Return the ID of the best one, starting 0 as the ID for the first fact. Facts:\n\n{facts}"""

# --- Data Models (for structure) ---
class Subjects(BaseModel):
    subjects: list[str]

class BestFact(BaseModel):
    id: int

class Fact(BaseModel):
    fact: str

# --- State Definitions ---
class OverallState(TypedDict):
    topic: str
    subjects: list
    facts: Annotated[list, operator.add]
    best_selected_fact: str

class FactState(TypedDict):
    subject: str

# --- Node 1: Generate sub-topics ---
def generate_topics(state: OverallState):
    prompt = subjects_prompt.format(topic=state["topic"])
    response = model.with_structured_output(Subjects).invoke(prompt)
    return {"subjects": response.subjects}

# --- Node 2: Continue to facts (Map phase dispatcher) ---
def continue_to_facts(state: OverallState):
    return [Send("generate_fact", {"subject": s}) for s in state["subjects"]]

# --- Node 3: Generate facts (Map phase worker) ---
def generate_fact(state: FactState):
    prompt = fact_prompt.format(subject=state["subject"])
    response = model.with_structured_output(Fact).invoke(prompt)
    return {"facts": [response.fact]}

# --- Node 4: Select best fact (Reduce phase) ---
def best_fact(state: OverallState):
    facts = "\n\n".join(state["facts"])
    prompt = best_fact_prompt.format(topic=state["topic"], facts=facts)
    response = model.with_structured_output(BestFact).invoke(prompt)
    return {"best_selected_fact": state["facts"][response.id]}

# --- Build the Graph ---
graph = StateGraph(OverallState)
graph.add_node("generate_topics", generate_topics)
graph.add_node("generate_fact", generate_fact)
graph.add_node("best_fact", best_fact)
graph.add_edge(START, "generate_topics")
graph.add_conditional_edges("generate_topics", continue_to_facts, ["generate_fact"])
graph.add_edge("generate_fact", "best_fact")
graph.add_edge("best_fact", END)

# --- Compile the Graph ---
app = graph.compile()
Image(app.get_graph().draw_mermaid_png())

# --- Execute the Graph ---
for s in app.stream({"topic": "space"}):
    print(s)

print("\n✅ Best Selected Fact:")
print(s["best_fact"]["best_selected_fact"])
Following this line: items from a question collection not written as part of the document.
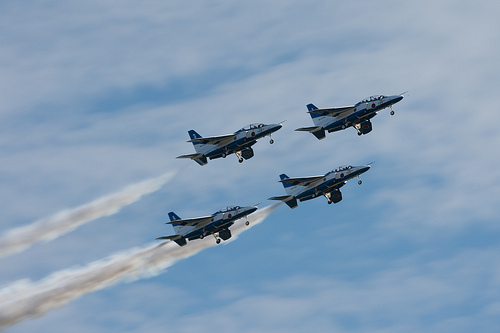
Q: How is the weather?
A: It is cloudy.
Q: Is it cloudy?
A: Yes, it is cloudy.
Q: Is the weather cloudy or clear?
A: It is cloudy.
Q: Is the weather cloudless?
A: No, it is cloudy.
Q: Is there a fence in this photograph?
A: No, there are no fences.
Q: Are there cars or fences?
A: No, there are no fences or cars.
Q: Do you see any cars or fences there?
A: No, there are no fences or cars.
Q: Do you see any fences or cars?
A: No, there are no fences or cars.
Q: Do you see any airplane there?
A: Yes, there is an airplane.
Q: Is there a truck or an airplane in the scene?
A: Yes, there is an airplane.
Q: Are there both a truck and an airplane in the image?
A: No, there is an airplane but no trucks.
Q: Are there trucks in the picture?
A: No, there are no trucks.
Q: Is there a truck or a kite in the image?
A: No, there are no trucks or kites.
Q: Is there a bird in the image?
A: No, there are no birds.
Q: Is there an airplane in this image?
A: Yes, there is an airplane.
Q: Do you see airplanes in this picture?
A: Yes, there is an airplane.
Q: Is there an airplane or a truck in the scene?
A: Yes, there is an airplane.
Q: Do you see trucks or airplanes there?
A: Yes, there is an airplane.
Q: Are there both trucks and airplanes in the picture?
A: No, there is an airplane but no trucks.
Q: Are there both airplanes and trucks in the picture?
A: No, there is an airplane but no trucks.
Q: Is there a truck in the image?
A: No, there are no trucks.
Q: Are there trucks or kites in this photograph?
A: No, there are no trucks or kites.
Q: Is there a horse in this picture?
A: No, there are no horses.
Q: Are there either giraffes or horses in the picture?
A: No, there are no horses or giraffes.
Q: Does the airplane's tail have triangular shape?
A: Yes, the tail is triangular.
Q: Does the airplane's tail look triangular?
A: Yes, the tail is triangular.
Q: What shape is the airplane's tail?
A: The tail is triangular.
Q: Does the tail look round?
A: No, the tail is triangular.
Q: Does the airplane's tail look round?
A: No, the tail is triangular.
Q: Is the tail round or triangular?
A: The tail is triangular.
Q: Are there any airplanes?
A: Yes, there is an airplane.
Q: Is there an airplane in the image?
A: Yes, there is an airplane.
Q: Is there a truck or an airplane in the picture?
A: Yes, there is an airplane.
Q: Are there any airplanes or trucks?
A: Yes, there is an airplane.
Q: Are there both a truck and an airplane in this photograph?
A: No, there is an airplane but no trucks.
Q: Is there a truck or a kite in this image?
A: No, there are no kites or trucks.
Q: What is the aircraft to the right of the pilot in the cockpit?
A: The aircraft is an airplane.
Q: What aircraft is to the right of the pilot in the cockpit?
A: The aircraft is an airplane.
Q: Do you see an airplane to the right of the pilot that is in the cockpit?
A: Yes, there is an airplane to the right of the pilot.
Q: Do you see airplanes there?
A: Yes, there is an airplane.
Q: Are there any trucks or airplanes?
A: Yes, there is an airplane.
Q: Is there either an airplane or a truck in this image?
A: Yes, there is an airplane.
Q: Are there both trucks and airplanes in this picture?
A: No, there is an airplane but no trucks.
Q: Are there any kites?
A: No, there are no kites.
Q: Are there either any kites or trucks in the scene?
A: No, there are no kites or trucks.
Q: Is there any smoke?
A: Yes, there is smoke.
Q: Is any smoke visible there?
A: Yes, there is smoke.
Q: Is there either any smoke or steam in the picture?
A: Yes, there is smoke.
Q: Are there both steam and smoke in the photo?
A: No, there is smoke but no steam.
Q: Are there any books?
A: No, there are no books.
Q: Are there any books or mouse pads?
A: No, there are no books or mouse pads.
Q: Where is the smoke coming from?
A: The smoke is coming from the airplane.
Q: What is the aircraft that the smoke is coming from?
A: The aircraft is an airplane.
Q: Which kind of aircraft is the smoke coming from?
A: The smoke is coming from the plane.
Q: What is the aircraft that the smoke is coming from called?
A: The aircraft is an airplane.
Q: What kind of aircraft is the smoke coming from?
A: The smoke is coming from the airplane.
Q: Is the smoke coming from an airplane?
A: Yes, the smoke is coming from an airplane.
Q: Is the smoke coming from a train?
A: No, the smoke is coming from an airplane.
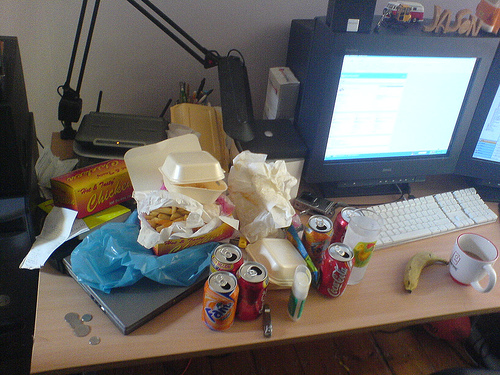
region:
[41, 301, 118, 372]
silver coins on desk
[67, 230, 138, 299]
light blue plastic bag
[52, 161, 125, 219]
red and yellow chicken take out container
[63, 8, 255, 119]
black desk lamp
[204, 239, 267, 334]
three open soda cans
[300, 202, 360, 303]
two open soda cans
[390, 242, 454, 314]
banana on desk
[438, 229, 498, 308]
white coffee mug on desk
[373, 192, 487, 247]
white computer keyboard on desk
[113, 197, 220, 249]
french fries on white paper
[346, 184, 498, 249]
a white Apple keyboard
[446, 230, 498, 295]
a white cup of cofee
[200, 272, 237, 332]
an opened soda can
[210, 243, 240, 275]
an opened soda can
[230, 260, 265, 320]
an opened soda can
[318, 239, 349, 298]
an opened soda can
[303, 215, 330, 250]
an opened soda can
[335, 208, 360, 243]
an unopened soda can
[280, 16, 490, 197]
a black computer monitor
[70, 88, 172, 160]
a wireless internet router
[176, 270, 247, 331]
orange soda can on desk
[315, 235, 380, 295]
coke soda on a desk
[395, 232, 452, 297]
banana on a desk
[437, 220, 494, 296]
cup of coffee on a desk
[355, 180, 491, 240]
key board on desk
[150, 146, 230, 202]
food container on desk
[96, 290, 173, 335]
laptop on desk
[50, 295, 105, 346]
coins on desk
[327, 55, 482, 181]
monitor on desk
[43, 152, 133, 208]
chicken box on desk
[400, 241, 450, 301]
yellow banana on desk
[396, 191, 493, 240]
white computer keyboard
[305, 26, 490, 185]
black computer monitor on desk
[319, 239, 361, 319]
open coke can on desk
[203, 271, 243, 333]
open orange fanta can on desk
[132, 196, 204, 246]
french fries in white paper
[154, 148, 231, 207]
white styrofoam sandwich container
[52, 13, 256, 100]
black desktop lamp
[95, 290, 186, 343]
laptop computer on desk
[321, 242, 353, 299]
open coca cola can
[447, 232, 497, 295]
White coffee mug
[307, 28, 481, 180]
Computer monitor screen turned on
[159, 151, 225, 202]
Sightly open styrofoam tray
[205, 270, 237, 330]
An open orange Fanta soda can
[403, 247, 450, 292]
Banana with a few brown spots on it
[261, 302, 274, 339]
Silver fingernail clips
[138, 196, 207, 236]
Paper bag full of french fries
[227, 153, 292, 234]
Crumpled up white bag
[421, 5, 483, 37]
The name Jason carved in wood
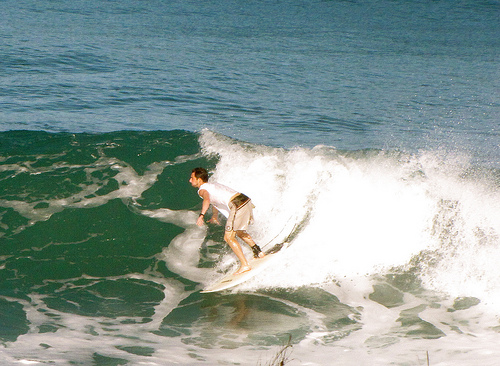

{'generate_topics': {'subjects': ['Planets', 'Stars', 'Galaxies']}}
{'generate_fact': {'facts': ["Fun fact about Planets: It's fascinating!"]}}
{'generate_fact': {'facts': ["Fun fact about Stars: It's fascinating!"]}}
{'generate_fact': {'facts': ["Fun fact about Galaxies: It's fascinating!"]}}
{'best_fact': {'best_selected_fact': "Fun fact about Stars: It's fascinating!"}}

✅ Best Selected Fact:
Fun fact about Stars: It's fascinating!


## Studio

**⚠️ Notice**

Since filming these videos, we've updated Studio so that it can now be run locally and accessed through your browser. This is the preferred way to run Studio instead of using the Desktop App shown in the video. It is now called _LangSmith Studio_ instead of _LangGraph Studio_. Detailed setup instructions are available in the "Getting Setup" guide at the start of the course. You can find a description of Studio [here](https://docs.langchain.com/langsmith/studio), and specific details for local deployment [here](https://docs.langchain.com/langsmith/quick-start-studio#local-development-server).  
To start the local development server, run the following command in your terminal in the `/studio` directory in this module:

```
langgraph dev
```

You should see the following output:
```
- 🚀 API: http://127.0.0.1:2024
- 🎨 Studio UI: https://smith.langchain.com/studio/?baseUrl=http://127.0.0.1:2024
- 📚 API Docs: http://127.0.0.1:2024/docs
```

Open your browser and navigate to the **Studio UI** URL shown above.

Let's load the above graph in the Studio UI, which uses `module-4/studio/map_reduce.py` set in `module-4/studio/langgraph.json`.